L'épiscopat congolais dénonce encore d'autres zones d'ombre, parmi lesquelles la banalisation de la mort et la négligence criminelle. Conscients du caractère sacré et inviolable de la vie, les évêques s'indignent de nombreux accidents ferroviaires, aériens, fluviaux et routiers qui ont endeuillé la nation congolaise. « Signes des temps, ces accidents devraient nous conduire à un examen de conscience. Ils révèlent la négligence criminelle et l'irresponsabilité qui ont élu domicile dans la conscience de certains de nos compatriotes. » La légèreté des dirigeants en ces circonstances est pointée du doigt : « La mort d'hommes n'est pas à considérer comme un fait divers. Il est étonnant que la disparition de tant de personnes n'ait suscité que si peu d'indignation. On se serait attendu à ce que soit décrété un deuil national. » Et les évêques d'en tirer les conséquences : « Cette indifférence témoigne d'une crise du sens du sacré et de l'inviolabilité de la vie humaine. Elle se manifeste aussi dans l'indexation du problème de la sécurité qu'on tend à reléguer au rang des activités facultatives de l'État, alors que la population est livrée à la merci de bandits de grand chemin, comme on a pu le constater sur la nationale numéro un, à Kinshasa et ailleurs. »
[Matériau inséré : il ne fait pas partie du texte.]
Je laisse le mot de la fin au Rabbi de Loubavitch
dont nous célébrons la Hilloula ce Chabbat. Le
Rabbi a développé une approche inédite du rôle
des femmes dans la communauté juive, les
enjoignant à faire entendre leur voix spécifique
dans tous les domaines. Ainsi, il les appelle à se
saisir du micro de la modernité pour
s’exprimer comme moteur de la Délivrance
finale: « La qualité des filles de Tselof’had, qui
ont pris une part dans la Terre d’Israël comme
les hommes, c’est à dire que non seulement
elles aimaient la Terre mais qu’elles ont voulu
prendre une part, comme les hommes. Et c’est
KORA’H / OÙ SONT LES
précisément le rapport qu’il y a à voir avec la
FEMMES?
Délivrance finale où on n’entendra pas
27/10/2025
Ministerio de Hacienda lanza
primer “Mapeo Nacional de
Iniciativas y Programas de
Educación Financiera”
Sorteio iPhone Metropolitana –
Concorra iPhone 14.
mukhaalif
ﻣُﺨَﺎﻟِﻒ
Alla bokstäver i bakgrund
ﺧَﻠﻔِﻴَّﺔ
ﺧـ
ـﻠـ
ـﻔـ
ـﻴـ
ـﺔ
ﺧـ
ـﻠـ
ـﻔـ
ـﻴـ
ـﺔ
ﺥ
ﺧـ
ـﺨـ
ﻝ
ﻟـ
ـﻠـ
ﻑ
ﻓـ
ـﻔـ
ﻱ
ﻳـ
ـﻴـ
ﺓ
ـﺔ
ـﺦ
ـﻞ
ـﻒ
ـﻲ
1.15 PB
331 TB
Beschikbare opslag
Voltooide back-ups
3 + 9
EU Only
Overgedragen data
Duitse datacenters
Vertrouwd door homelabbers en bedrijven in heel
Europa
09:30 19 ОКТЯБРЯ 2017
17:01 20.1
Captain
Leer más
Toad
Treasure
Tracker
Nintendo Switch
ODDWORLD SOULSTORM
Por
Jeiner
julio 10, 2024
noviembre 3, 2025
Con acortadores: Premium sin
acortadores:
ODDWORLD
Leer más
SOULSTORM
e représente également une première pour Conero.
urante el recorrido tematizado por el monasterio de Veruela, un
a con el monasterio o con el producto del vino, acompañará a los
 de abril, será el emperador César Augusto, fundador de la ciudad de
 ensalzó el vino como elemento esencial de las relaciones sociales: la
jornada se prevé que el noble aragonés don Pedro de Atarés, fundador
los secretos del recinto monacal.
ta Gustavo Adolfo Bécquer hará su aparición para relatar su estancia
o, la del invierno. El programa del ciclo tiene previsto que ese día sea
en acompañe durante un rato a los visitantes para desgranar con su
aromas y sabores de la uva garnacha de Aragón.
L'Église au service de la nation congolaise

Les évêques du Congo entendent aussi que les chrétiens et leurs Églises jouent un rôle moteur dans le redressement du pays. L'épiscopat congolais se présente comme le serviteur de la nation et lui indique quelles sont, selon lui, les priorités qui doivent absolument s'imposer au cours de cette période de transition. En premier lieu, il y a l'éducation civique du peuple pour la préparation des élections. En particulier « à travers une éducation civique responsable et engageante dans nos diocèses, selon un programme pastoral conçu à cet effet ». En second lieu, les évêques soulignent que le respect des droits est un signal fort de la volonté démocratique. « La démocratie en République démocratique du Congo passe par le respect des droits et la réconciliation. Dans cette perspective, en ce cinquantième anniversaire de l'ouverture de la première année préparatoire à l'Université Lovanium, nous réaffirmons notre volonté de la rétrocession à l'Église catholique de cette institution ainsi que d'autres instituts supérieurs étatisés en 1971. Nous estimons que cette rétrocession n'est pas une faveur spéciale, mais une question de droit. Longtemps négociée avec les gouvernements précédents, cette rétrocession doit être finalisée pendant la transition afin de nous permettre d'être davantage au service de la jeunesse congolaise, selon une convention qui engage I'État à assumer sa part de responsabilités. » De même, l'Église réclame que lui soient restituées d'autres propriétés confisquées dans les mêmes conditions, notamment la chaîne catholique de télévision.